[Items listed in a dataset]
-- Opening Marker --

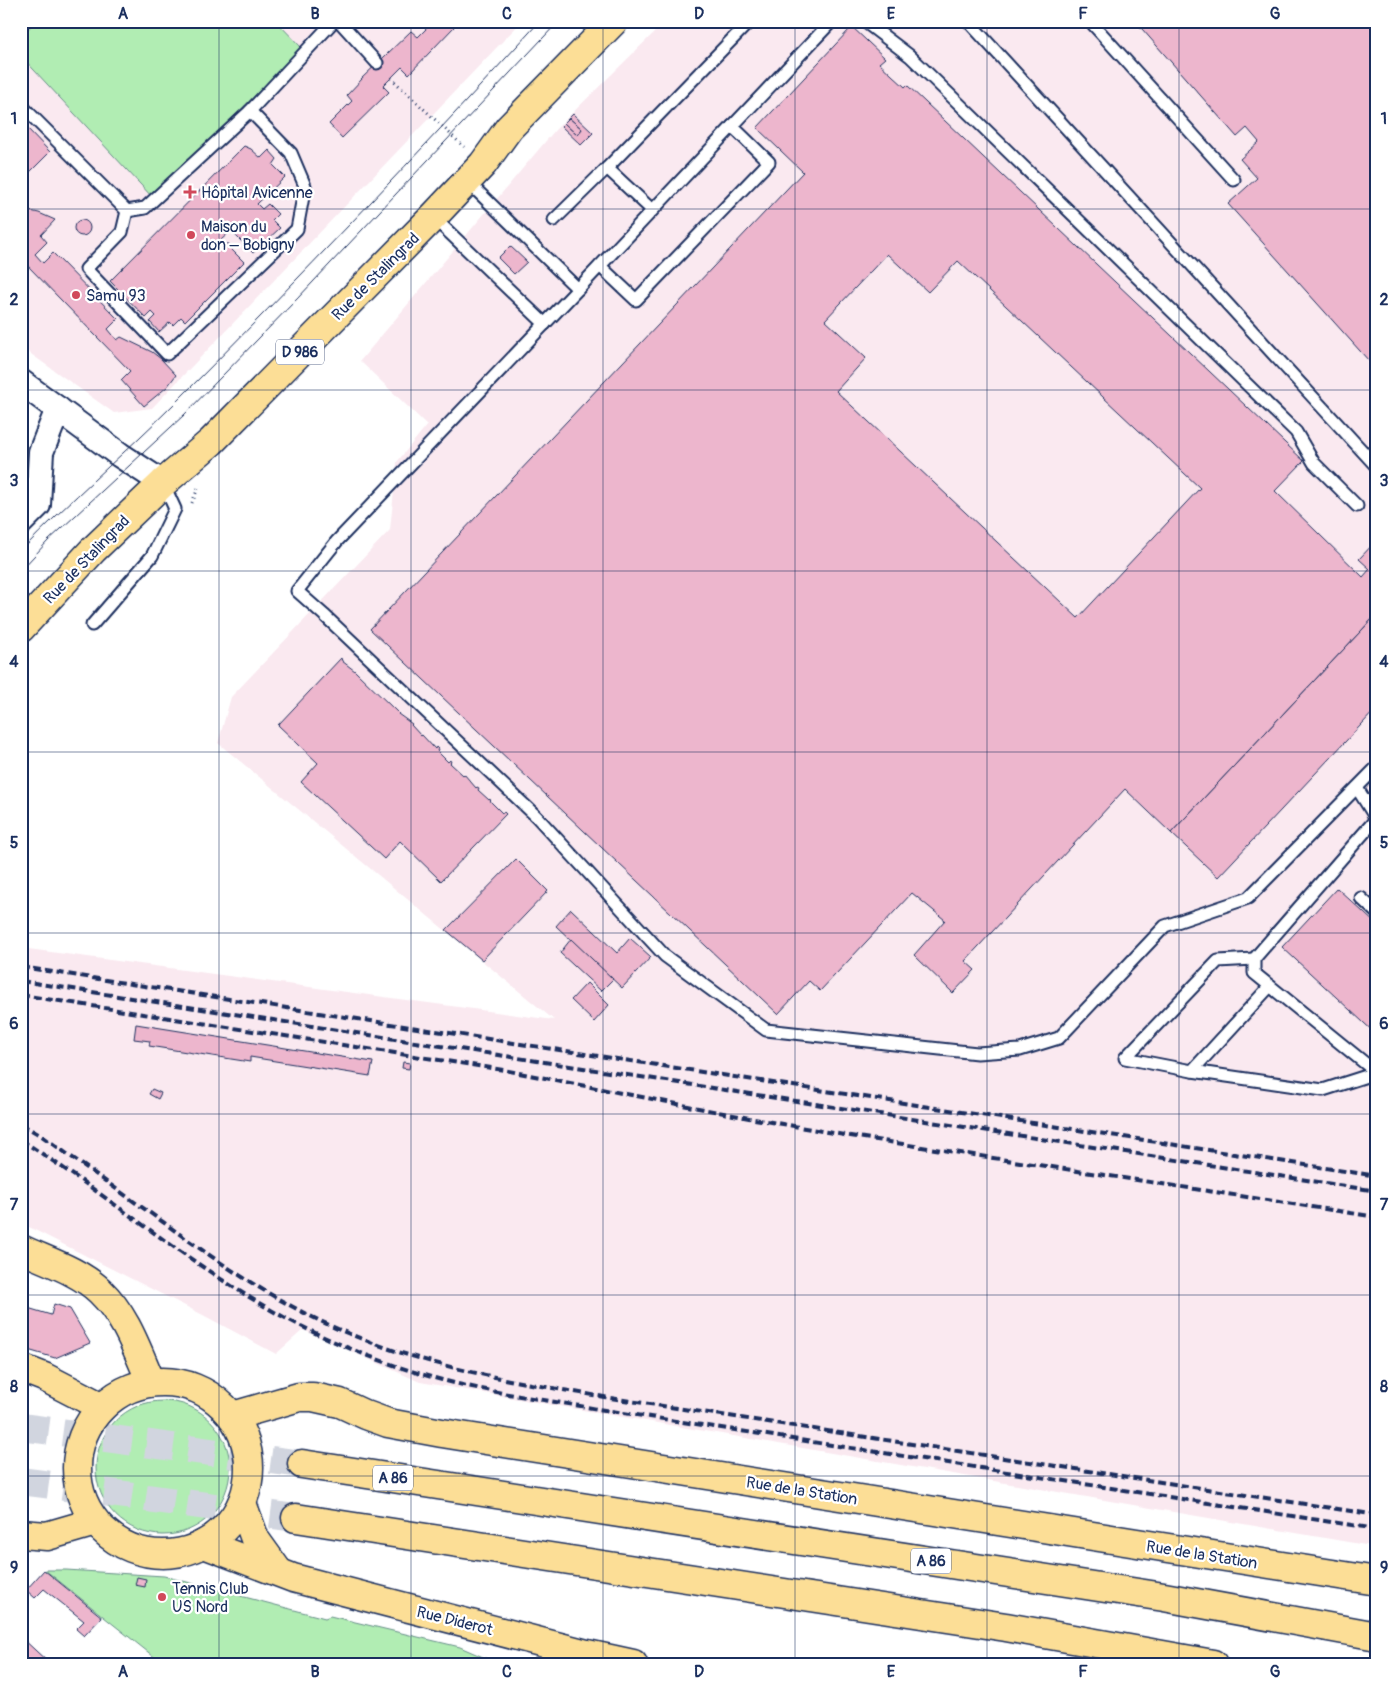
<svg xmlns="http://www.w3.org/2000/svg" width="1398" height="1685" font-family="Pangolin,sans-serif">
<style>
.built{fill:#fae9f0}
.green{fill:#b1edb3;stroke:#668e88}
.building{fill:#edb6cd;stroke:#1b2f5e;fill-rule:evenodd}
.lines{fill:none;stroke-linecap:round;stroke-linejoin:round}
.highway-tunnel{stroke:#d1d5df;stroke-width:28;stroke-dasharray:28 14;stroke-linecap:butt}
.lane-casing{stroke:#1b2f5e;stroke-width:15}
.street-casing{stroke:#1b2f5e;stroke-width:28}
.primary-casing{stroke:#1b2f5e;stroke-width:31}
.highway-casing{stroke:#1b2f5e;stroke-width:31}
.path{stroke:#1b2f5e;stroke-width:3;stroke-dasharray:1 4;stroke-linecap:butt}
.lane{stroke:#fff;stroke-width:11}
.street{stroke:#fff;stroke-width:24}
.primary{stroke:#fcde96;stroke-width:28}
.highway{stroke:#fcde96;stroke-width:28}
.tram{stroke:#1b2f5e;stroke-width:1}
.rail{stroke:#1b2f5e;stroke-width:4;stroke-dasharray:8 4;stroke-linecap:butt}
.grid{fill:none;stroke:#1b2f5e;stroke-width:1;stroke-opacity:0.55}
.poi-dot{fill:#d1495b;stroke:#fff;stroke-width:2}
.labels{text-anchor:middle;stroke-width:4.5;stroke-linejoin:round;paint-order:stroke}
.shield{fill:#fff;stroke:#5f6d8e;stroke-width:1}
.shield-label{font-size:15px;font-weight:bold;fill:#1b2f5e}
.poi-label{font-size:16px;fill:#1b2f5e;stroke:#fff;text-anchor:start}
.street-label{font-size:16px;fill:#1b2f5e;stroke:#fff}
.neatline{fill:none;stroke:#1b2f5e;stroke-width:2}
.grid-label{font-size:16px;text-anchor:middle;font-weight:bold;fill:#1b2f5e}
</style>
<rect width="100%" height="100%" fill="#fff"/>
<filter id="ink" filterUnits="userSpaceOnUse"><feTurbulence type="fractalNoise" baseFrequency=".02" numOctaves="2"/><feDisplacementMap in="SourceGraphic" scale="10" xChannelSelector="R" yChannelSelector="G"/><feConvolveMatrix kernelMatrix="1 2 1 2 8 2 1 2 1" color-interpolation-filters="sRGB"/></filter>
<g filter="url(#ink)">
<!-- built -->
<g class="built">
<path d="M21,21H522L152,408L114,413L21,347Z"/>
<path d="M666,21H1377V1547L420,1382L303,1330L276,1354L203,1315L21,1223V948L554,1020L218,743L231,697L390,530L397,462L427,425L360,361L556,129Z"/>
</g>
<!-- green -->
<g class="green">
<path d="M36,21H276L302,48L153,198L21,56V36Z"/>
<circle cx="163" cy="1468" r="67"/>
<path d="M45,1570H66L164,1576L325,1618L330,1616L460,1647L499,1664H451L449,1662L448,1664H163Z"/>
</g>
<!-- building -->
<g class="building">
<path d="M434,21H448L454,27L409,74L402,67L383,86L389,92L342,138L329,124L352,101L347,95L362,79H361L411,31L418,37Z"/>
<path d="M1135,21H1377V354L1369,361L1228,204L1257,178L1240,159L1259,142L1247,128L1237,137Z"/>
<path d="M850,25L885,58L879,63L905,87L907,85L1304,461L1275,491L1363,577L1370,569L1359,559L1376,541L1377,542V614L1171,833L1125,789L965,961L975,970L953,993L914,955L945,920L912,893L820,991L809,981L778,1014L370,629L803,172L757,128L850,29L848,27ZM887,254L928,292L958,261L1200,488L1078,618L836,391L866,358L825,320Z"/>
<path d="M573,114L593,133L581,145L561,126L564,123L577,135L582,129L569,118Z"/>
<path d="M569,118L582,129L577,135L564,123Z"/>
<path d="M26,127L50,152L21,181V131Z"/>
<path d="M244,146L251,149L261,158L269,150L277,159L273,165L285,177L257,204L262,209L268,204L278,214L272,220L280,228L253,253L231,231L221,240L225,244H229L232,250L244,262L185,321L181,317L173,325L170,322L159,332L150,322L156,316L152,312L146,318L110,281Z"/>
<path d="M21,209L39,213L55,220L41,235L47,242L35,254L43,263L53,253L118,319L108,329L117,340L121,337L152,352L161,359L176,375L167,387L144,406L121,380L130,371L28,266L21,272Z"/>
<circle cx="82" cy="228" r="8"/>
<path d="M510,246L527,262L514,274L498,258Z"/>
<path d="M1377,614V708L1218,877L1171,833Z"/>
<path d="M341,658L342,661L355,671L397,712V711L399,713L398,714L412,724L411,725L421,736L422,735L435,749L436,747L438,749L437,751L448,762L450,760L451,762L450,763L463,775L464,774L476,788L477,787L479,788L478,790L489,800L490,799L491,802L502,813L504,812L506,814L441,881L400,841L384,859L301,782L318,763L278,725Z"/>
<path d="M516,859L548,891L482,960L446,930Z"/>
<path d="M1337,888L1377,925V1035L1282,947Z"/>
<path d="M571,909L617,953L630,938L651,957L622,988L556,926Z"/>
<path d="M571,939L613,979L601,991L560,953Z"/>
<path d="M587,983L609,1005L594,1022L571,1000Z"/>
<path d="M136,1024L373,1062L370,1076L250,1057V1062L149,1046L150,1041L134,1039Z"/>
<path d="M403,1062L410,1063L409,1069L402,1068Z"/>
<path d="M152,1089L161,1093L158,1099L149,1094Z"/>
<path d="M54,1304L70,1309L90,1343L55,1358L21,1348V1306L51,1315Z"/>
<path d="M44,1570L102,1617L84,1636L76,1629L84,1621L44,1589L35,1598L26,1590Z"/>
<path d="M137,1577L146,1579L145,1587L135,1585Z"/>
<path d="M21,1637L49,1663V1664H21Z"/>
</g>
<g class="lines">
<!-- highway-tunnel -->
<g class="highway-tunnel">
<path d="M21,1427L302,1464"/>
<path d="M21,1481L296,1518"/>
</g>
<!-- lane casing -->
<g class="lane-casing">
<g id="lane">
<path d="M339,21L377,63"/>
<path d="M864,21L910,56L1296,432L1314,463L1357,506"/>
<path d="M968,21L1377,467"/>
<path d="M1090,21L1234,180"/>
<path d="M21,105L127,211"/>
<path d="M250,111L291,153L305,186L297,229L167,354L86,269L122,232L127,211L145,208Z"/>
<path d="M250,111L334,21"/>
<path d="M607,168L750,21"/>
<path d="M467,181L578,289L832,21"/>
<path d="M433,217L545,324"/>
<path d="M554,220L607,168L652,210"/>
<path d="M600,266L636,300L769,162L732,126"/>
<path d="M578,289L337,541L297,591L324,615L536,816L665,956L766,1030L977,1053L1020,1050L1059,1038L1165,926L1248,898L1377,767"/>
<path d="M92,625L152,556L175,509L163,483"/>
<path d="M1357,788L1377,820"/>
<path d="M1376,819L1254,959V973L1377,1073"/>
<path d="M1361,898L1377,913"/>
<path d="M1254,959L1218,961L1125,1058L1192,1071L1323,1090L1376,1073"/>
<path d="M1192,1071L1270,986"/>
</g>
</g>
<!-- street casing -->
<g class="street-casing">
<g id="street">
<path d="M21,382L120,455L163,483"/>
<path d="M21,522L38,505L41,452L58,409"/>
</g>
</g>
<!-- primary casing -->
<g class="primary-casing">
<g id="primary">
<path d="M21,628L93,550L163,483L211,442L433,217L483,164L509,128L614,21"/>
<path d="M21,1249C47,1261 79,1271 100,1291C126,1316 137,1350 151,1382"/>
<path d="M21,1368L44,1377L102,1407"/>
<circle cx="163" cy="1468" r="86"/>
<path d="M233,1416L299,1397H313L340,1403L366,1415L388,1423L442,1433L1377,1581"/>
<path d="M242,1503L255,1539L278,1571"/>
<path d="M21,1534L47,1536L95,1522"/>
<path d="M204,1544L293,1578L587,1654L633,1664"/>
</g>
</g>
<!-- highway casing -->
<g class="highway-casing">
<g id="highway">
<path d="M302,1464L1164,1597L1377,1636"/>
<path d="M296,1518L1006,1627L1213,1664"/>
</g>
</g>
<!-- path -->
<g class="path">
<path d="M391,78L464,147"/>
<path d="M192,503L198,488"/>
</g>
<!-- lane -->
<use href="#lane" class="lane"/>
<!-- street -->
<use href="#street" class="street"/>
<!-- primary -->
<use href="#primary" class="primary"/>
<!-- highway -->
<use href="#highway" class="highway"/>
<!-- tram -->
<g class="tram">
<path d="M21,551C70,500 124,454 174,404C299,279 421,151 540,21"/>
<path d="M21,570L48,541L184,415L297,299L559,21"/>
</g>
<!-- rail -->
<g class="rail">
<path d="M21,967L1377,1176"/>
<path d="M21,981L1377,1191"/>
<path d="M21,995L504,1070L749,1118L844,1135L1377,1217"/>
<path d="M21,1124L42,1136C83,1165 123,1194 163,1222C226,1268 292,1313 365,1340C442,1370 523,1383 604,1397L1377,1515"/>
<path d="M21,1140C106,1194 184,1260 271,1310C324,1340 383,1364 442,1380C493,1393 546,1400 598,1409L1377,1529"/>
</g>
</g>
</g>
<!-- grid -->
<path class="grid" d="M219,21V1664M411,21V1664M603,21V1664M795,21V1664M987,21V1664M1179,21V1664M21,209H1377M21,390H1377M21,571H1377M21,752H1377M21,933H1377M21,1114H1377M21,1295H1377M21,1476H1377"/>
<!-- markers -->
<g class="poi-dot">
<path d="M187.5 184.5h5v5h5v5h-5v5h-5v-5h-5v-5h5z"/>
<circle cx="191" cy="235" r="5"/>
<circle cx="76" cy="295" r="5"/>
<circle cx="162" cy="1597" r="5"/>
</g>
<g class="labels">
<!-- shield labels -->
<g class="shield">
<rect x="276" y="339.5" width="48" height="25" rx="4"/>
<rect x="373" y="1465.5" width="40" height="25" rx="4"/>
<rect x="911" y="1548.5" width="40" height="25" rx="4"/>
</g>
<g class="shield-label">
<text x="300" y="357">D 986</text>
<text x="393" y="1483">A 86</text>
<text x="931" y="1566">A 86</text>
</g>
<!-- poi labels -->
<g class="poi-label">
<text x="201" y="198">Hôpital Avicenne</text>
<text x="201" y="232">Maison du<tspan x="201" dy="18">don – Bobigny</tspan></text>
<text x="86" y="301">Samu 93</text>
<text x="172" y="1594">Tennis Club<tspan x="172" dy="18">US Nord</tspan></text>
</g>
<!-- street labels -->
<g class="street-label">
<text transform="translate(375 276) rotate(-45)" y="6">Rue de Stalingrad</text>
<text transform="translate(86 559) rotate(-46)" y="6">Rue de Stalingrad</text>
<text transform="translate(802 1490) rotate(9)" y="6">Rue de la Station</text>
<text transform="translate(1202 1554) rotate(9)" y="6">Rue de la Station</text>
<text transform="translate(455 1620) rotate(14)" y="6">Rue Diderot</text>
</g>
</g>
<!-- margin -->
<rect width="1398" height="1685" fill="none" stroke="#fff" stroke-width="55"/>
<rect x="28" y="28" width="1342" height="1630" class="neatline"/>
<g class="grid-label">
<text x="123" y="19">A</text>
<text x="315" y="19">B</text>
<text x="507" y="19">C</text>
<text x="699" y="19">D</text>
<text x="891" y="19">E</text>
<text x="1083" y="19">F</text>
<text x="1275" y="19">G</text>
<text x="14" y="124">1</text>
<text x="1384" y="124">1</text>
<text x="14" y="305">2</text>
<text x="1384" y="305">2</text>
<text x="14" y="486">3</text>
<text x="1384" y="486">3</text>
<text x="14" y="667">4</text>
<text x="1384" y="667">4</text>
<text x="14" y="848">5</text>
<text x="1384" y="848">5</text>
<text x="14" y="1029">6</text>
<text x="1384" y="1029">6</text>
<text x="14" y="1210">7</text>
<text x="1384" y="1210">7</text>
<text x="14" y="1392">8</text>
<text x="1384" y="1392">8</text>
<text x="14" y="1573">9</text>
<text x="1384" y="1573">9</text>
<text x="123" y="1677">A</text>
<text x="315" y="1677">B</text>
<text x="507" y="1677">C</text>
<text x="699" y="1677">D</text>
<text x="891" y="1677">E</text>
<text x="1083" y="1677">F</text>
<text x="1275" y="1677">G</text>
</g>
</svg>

-- Closing Marker --

* ACTIVITY
Sift the data above for lines with "round", then copy each one.

* TASK SOLUTION
.lines{fill:none;stroke-linecap:round;stroke-linejoin:round}
.labels{text-anchor:middle;stroke-width:4.5;stroke-linejoin:round;paint-order:stroke}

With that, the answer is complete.